**Information**
[Start of section]
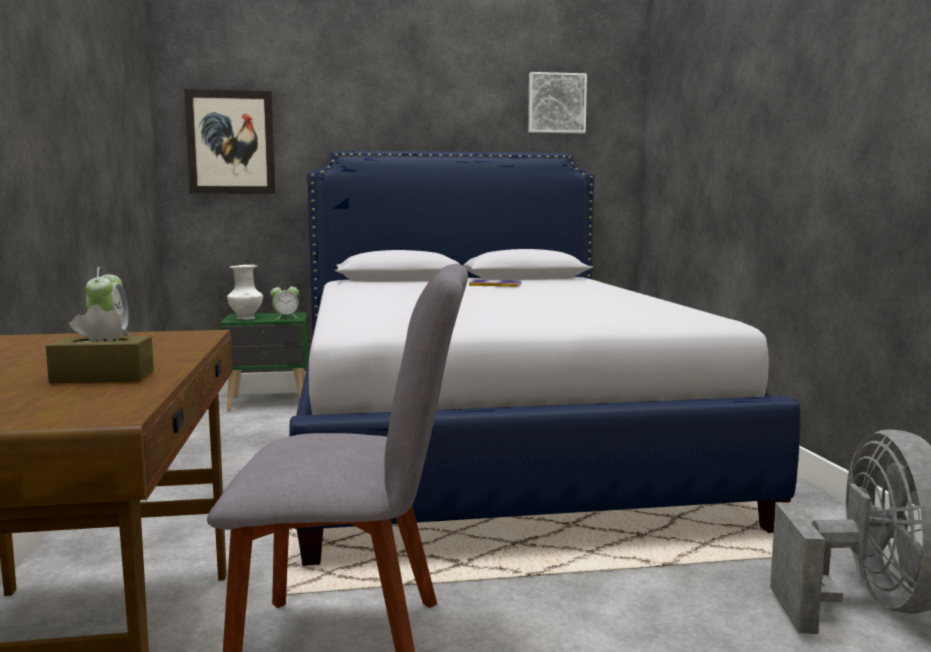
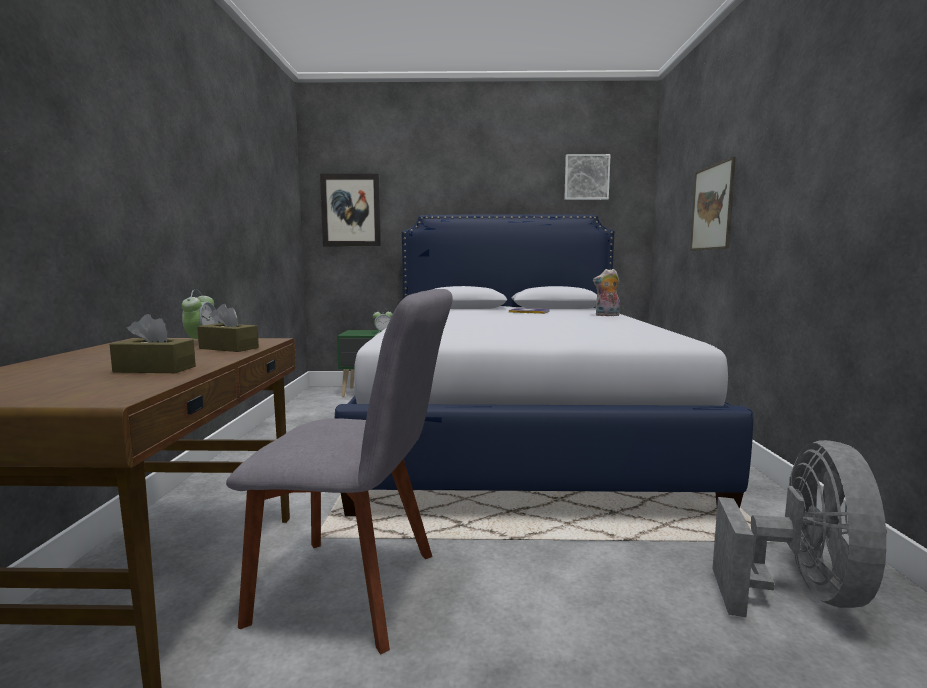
camera: 10 degrees right, 0 degrees up
white vase [227,265,263,320] -> none
none -> brown tissue box [197,304,259,352]
none -> plush toy [593,269,620,316]
none -> picture [690,157,736,251]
[End of section]
**Task to complete**
Could you print the lines of the records above from the one containing "none -> plush toy [593,269,620,316]" through the last, exactly and with no additions?

**Output**
none -> plush toy [593,269,620,316]
none -> picture [690,157,736,251]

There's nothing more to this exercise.